3.22.2006

stalking the elusive b word

I've lost 11 pounds. Frankly, I can't say "since ____" because I don't know. Sometime mid-to-late January I got back on the WW wagon. It's been a bit wobbly for me, and I've had to replace a couple of completely shot wheels, but right now I'm feeling relatively stable.

Balance. Let's call it the B word. I am not intimate with the B word, though I would like to be. I would like the B word to share my bed and know all of my secrets and love me anyway. I would like the B word to ride along in my pocket every day and, if the need should arise, hop up to my shoulder and reassure me that I'm not going to have a pissy fit if faced with food choices that seem overwhelming and trigger the petulant Bacchus in me. But if I approach it this way, than the B word is some external force that is going to swoop in and save me from myself and, let's face it, that t'ain't gonna happen. I need a B word t-shirt. I need a B word tattoo.

Just like the last time I was on this journey, the weight came off relatively quickly in the beginning--hell, I've shocked my system into consistent exercise and almost completely cut out white sugar and flour (well, save for the occasional piece of chocolate and the dessert I indulged in last Saturday) and I've ramped up the veggies and fruit, so it HAS to react somehow. The thing is, just like last time, I'm getting a little obsessive, esp. with the whole exercise thing. I worked out hard Saturday, a little on Sunday, hard on Monday & yesterday, and last night my muscles were screaming. Yes, yes, I know I need to give them a day of rest. Today will be that day. I think.

I woke up this morning--a frigid one at that, gray and snow dusted--and my first thought was "I should go walk Daisy. That will be mellow but at least it's something." Then I stuck my toe out from underneath the covers and felt a blast of cold air and my next thought involved burrowing deeper into our delicious bed and locating the two minute snooze on my alarm clock. (Yep, two minutes--who the hell thinks that constitutes a snooze? Target be damned. I didn't even notice that the cheapo travel clock didn't have a night light until after I'd bought it. Stupid Michael Graves and his cute designs. I can be such an impulse buyer.) Now here I am, two mugs of coffee later, still in my robe, writing. I'm not going out into the cold this morning. I need to rest today. My sinuses are acting up, and I know that I need to just push the water and watch the points and be mellow. But then I think, well, I could bundle up and go walking at lunch today...

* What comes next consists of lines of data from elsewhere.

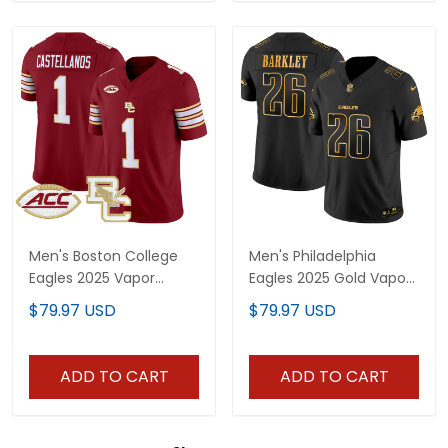
Men's Boston College
Men's Philadelphia
Eagles 2025 Vapor
Eagles 2025 Gold Vapor
Limited Jersey - All
Limited Jersey - All
$79.97 USD
$79.97 USD
Stitched
Stitched
ADD TO CART
ADD TO CART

Here's the crux of it, I believe: Exercise allows me to beat myself up less if I do slip and eat something, er, questionable. Okay, not questionable--bad. Fat laden. Void of nutrition. I was so hungry before my workout on Monday that I ate a mini Snickers bar just to provide myself with a little fuel. It was the only food I could find in the office. I knew it wasn't much, and that I would burn it off within the next hour, but still, when I took that first bite I almost spit it out. I chewed. Guilt rose in me. My stomach grumbled. I had to work out now. Two bites and it was gone. And I was running to the gym.

So I'm still in search of the elusive B word. I'm working on making consistently better choices food wise so that I don't feel the need to burn at least 700 calories per workout. The voice of my body is becoming more familiar to me instead of some foreign tongue that I can't understand and, consequently, ignore. But it's still barely a whisper, and it still has to rise above the incessant bellowing that is my inner critic, my enemy, my oldest friend. Some friendships aren't worth cultivating, though. I think it's time me and ol' bellow had a little chat about what constitutes a friend.

2 Comments:

At 11:46 AM MST, Blogger Maddy Avena said...

Hey charmy,
I've been meaning to give you a big WOOOOOOOOOOOOOOOOHOOOOOOOOOOOOOOOOOOOO for your being down another 2 from your weigh in this week...so I'll do it here:
WOOOOOOOOOOOOOOOOOOOOOOHOOOOOOOOOOOOOOOOOOOOOOOOOOOO!!!!!!!

My body voice has gotten a LOT louder and clearer the more I honor it and my body. It's also changed from the voice of the fat body to the voice of the muscle body.....who knew that one of my inner Archetypes was a Labrador Retriever???? (specifically, a black one)

How's about you and me sending our critics on a long vacation to Kauaii....everyone I know who goes there gets so blissed out that they just perpetually smile for *weeks* afterwards.....imagine that: our critics blissfully smiling and saying not a word.
Well, a grrl can wish.
:-)

 
At 2:44 PM MST, Blogger forward hope said...

oooo I love that idea, Maddy. But of course, I would want to go to Hawaii too because I've never been!

I LOVE that one of your inner archetypes is a lab. I can't think of a better way to illustrate loyalty and determination and unconditional love. But I'm biased, too.

thanks for the woohoo. it means so very much, really.